After a moment, he continues. “It is an honour and a privilege to be together with you tonight. We’re so thankful you’ve decided to wear your masks and support live entertainment. You are smart and you are beautiful!”
I squeeze my girls’ hands and a tear rolls into my mask. Then we clap as hard as we can. The show hasn’t even started and I’m already glad we came. I’ve been to a lot of performances in my life and I’ve never heard an introduction that was as grateful and heartfelt as this one.
The spotlight shifts and the actors walk on stage as the audience welcomes them warmly, with the words “smart” and “beautiful” still ringing in our ears. Story lines develop, characters react, pivot and keep us believing. I feel Belén’s shoulders shake beside me. Not everything is clever or hilarious, some lines fall flat and other responses miss the mark, but all of it is stunning; the courage, the creativity, the skill, and the quick-thinking of the actors. There is a thrilling elegance when real actors interact and feed off each other in real-time before our eyes.

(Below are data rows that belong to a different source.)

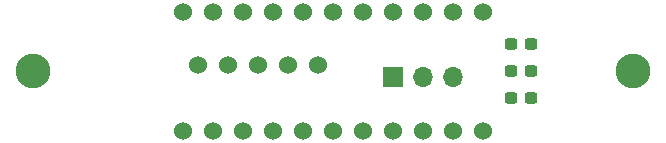
<source format=gbr>
%TF.GenerationSoftware,KiCad,Pcbnew,7.0.7*%
%TF.CreationDate,2023-11-02T23:28:56-05:00*%
%TF.ProjectId,CCD_Breakout,4343445f-4272-4656-916b-6f75742e6b69,rev?*%
%TF.SameCoordinates,Original*%
%TF.FileFunction,Soldermask,Bot*%
%TF.FilePolarity,Negative*%
%FSLAX46Y46*%
G04 Gerber Fmt 4.6, Leading zero omitted, Abs format (unit mm)*
G04 Created by KiCad (PCBNEW 7.0.7) date 2023-11-02 23:28:56*
%MOMM*%
%LPD*%
G01*
G04 APERTURE LIST*
G04 Aperture macros list*
%AMRoundRect*
0 Rectangle with rounded corners*
0 $1 Rounding radius*
0 $2 $3 $4 $5 $6 $7 $8 $9 X,Y pos of 4 corners*
0 Add a 4 corners polygon primitive as box body*
4,1,4,$2,$3,$4,$5,$6,$7,$8,$9,$2,$3,0*
0 Add four circle primitives for the rounded corners*
1,1,$1+$1,$2,$3*
1,1,$1+$1,$4,$5*
1,1,$1+$1,$6,$7*
1,1,$1+$1,$8,$9*
0 Add four rect primitives between the rounded corners*
20,1,$1+$1,$2,$3,$4,$5,0*
20,1,$1+$1,$4,$5,$6,$7,0*
20,1,$1+$1,$6,$7,$8,$9,0*
20,1,$1+$1,$8,$9,$2,$3,0*%
G04 Aperture macros list end*
%ADD10C,1.524000*%
%ADD11C,2.946400*%
%ADD12RoundRect,0.237500X0.300000X0.237500X-0.300000X0.237500X-0.300000X-0.237500X0.300000X-0.237500X0*%
%ADD13R,1.700000X1.700000*%
%ADD14O,1.700000X1.700000*%
G04 APERTURE END LIST*
D10*
%TO.C,U1*%
X55626000Y-32004000D03*
X58166000Y-32004000D03*
X60706000Y-32004000D03*
X63246000Y-32004000D03*
X65786000Y-32004000D03*
X68326000Y-32004000D03*
X70866000Y-32004000D03*
X73406000Y-32004000D03*
X75946000Y-32004000D03*
X78486000Y-32004000D03*
X81026000Y-32004000D03*
X81026000Y-22004000D03*
X78486000Y-22004000D03*
X75946000Y-22004000D03*
X73406000Y-22004000D03*
X70866000Y-22004000D03*
X68326000Y-22004000D03*
X65786000Y-22004000D03*
X63246000Y-22004000D03*
X60706000Y-22004000D03*
X58166000Y-22004000D03*
X55626000Y-22004000D03*
%TD*%
D11*
%TO.C,V2*%
X93726000Y-26924000D03*
%TD*%
%TO.C,V1*%
X42926000Y-26924000D03*
%TD*%
D12*
%TO.C,C3*%
X85090000Y-26924000D03*
X83365000Y-26924000D03*
%TD*%
%TO.C,C2*%
X85090000Y-29210000D03*
X83365000Y-29210000D03*
%TD*%
D10*
%TO.C,Conn1*%
X56896000Y-26416000D03*
X59436000Y-26416000D03*
X61976000Y-26416000D03*
X64516000Y-26416000D03*
X67056000Y-26416000D03*
%TD*%
D12*
%TO.C,C1*%
X85090000Y-24638000D03*
X83365000Y-24638000D03*
%TD*%
D13*
%TO.C,J1*%
X73406000Y-27432000D03*
D14*
X75946000Y-27432000D03*
X78486000Y-27432000D03*
%TD*%
M02*

</source>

When we leave our seats and walk back to our parking spot in the dark, we talk about how none of it was rehearsed or scripted. How did the actors push their limits so far, and the other actors’ limits–suggesting new information, accents or even requiring their colleagues to answer in haiku–without knowing how it would all work out? How could they see their way through the twisted plot line when any reasonable ending seemed out of reach?
*
Thanksgiving Day has passed. My Auntie Erika posted a picture of a pumpkin she decorated with words describing everything she is thankful for. I think it’s a wonderful idea and plan to do something similar, but we still haven’t gotten to it. I need a little more time. I need Thanksgiving to last longer than a day or a weekend. Perhaps I’ll institute my own entire season of Thanksgiving, at least while all my small “sadnesses” last. Because during this world-wide pandemic there are still smart and beautiful people in the audience. There are actors who say yes to every line they’re offered. There are dishwashers choosing to make art. There are teachers listening to six-year-olds trying their French. And there is at least one person wearing a mask pounded with flowers.